A virtue name taken directly from the English word honor or moral esteem.
Honour is an English virtue name drawn directly from the Latin *honor*, meaning esteem, dignity, and moral integrity. It entered the English-speaking world through the Norman French *onor* after the Conquest of 1066, and by the medieval period it had become both a quality to aspire to and a name bestowed on daughters as a kind of moral bequest. The Puritans were particularly fond of virtue names, and Honour sat comfortably alongside Faith, Hope, and Prudence in the naming registers of seventeenth-century England and colonial America.
The name carries a distinguished literary pedigree. Henry Fielding gave it to the warm, loyal maidservant Honour in *Tom Jones* (1749), using the irony of the name to comic effect — she is devoted and good-hearted but hardly refined. More seriously, the concept of personal honour animated countless Romantic and Victorian heroines, even if the name itself fell out of fashion during the twentieth century as virtue names came to seem overly earnest.

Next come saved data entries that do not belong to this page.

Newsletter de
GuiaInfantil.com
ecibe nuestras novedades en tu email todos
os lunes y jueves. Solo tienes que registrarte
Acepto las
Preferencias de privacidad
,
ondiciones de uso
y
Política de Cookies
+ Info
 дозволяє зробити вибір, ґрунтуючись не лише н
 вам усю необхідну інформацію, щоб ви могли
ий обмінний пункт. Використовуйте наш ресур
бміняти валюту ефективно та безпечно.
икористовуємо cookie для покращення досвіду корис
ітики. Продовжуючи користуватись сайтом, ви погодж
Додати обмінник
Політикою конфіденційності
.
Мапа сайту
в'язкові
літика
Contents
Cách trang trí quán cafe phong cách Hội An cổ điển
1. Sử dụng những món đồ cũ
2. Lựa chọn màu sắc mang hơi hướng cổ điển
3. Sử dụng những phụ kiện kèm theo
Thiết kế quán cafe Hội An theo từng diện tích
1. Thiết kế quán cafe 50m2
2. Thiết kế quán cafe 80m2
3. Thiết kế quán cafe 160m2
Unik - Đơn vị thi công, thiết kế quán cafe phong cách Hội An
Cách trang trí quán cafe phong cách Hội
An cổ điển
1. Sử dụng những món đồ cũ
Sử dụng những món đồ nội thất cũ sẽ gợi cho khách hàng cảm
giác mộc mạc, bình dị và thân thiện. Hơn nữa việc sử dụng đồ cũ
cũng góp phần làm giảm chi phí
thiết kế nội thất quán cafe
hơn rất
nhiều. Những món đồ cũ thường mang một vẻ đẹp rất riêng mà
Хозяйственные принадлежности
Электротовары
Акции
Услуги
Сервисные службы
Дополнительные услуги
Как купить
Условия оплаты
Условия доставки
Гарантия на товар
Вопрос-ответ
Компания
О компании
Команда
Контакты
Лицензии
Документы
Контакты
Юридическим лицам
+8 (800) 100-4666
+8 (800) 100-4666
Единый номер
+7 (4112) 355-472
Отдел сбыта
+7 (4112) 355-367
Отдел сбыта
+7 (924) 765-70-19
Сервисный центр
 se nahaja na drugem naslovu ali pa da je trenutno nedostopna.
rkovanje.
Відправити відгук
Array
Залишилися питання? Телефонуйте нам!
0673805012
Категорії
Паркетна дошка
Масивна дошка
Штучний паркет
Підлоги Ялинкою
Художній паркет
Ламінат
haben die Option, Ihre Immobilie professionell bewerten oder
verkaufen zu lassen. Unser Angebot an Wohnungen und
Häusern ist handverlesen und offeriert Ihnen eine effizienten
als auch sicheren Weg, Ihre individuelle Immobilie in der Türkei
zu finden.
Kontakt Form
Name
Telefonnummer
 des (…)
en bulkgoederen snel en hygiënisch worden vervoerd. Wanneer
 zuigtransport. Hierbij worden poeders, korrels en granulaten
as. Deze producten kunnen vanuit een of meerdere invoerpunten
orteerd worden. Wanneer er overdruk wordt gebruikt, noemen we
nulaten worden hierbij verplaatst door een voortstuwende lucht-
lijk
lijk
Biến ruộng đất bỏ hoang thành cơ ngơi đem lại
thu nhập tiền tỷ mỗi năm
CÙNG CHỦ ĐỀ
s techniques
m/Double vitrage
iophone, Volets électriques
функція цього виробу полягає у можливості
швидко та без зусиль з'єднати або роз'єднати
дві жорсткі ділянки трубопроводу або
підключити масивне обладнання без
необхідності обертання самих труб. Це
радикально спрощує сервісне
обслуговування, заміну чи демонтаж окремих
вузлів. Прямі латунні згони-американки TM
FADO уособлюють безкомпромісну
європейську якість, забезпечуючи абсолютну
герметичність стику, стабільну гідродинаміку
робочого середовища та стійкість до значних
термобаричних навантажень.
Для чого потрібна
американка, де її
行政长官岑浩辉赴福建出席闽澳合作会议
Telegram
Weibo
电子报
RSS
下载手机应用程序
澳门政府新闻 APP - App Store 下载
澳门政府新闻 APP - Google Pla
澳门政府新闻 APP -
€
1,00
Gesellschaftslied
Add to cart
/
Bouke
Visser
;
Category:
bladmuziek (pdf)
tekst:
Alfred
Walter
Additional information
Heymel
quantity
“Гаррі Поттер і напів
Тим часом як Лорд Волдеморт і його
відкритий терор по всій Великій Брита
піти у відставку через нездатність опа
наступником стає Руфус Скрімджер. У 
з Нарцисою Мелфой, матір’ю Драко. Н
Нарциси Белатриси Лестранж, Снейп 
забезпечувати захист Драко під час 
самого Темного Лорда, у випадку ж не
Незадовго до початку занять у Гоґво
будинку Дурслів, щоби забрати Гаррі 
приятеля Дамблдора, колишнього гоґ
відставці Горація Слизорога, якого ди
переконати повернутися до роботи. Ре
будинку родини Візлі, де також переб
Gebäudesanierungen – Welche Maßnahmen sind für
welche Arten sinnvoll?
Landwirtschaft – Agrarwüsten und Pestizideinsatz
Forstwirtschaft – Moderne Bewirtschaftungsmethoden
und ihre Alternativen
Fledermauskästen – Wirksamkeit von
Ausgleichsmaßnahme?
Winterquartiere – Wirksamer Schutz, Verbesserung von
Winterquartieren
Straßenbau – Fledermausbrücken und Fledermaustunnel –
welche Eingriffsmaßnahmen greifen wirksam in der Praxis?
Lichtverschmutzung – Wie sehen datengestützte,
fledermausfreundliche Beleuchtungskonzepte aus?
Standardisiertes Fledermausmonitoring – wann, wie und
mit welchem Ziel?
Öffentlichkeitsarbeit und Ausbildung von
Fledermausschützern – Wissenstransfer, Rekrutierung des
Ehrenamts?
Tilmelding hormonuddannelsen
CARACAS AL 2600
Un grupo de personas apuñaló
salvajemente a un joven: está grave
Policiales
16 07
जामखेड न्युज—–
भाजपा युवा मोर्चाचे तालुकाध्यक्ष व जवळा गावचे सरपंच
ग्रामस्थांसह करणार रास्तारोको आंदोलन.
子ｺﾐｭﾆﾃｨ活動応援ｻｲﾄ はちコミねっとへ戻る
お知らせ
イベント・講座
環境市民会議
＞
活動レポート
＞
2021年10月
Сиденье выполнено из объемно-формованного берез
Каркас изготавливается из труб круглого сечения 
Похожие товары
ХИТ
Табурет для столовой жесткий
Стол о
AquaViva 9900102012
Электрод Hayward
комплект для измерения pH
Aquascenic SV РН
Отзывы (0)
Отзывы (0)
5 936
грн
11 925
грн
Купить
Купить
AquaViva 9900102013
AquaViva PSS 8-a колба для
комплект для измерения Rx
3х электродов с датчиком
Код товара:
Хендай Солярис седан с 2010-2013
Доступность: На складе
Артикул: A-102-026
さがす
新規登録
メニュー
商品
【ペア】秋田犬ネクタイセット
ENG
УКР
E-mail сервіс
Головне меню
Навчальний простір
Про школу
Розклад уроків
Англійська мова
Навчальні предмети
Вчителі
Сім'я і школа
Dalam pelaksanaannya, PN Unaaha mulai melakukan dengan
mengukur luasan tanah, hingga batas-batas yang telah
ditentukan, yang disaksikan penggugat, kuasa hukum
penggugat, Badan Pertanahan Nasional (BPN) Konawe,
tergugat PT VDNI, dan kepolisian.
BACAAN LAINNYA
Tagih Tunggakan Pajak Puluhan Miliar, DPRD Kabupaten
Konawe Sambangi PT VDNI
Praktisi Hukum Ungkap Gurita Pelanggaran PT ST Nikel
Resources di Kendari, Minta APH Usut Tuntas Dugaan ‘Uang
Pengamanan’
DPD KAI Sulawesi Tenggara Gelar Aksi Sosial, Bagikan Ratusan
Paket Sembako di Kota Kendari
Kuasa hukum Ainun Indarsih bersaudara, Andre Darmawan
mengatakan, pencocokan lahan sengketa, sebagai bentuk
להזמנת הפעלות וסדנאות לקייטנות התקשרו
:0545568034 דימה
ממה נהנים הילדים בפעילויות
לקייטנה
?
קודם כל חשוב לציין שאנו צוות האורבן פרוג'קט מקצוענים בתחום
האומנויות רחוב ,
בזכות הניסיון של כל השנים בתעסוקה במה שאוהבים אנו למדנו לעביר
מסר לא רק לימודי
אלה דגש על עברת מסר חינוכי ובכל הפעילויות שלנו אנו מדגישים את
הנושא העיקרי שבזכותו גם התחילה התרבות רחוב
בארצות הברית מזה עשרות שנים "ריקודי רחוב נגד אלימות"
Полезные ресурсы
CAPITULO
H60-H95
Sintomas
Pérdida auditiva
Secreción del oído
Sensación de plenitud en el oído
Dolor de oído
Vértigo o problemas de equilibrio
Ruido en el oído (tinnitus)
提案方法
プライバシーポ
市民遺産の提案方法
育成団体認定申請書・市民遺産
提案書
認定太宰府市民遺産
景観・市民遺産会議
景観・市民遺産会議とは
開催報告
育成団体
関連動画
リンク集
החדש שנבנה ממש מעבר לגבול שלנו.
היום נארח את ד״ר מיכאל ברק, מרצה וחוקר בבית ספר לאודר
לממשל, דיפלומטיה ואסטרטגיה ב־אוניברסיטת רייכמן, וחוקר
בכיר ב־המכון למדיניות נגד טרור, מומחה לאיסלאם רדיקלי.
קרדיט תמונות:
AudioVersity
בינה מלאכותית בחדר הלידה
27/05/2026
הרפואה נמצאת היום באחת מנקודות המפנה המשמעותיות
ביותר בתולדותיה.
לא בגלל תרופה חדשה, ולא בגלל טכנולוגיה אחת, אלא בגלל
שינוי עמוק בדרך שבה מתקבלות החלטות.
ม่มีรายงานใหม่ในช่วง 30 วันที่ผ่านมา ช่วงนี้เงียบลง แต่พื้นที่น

In contemporary usage, Honour (and its American spelling Honor) has experienced a quiet revival, buoyed by a renewed appetite for old-fashioned English names with substance. It resonates as a name that feels both timeless and slightly daring — uncommon enough to stand out, yet rooted in a tradition stretching back nearly a millennium. The British spelling with the 'u' lends it an added layer of vintage character.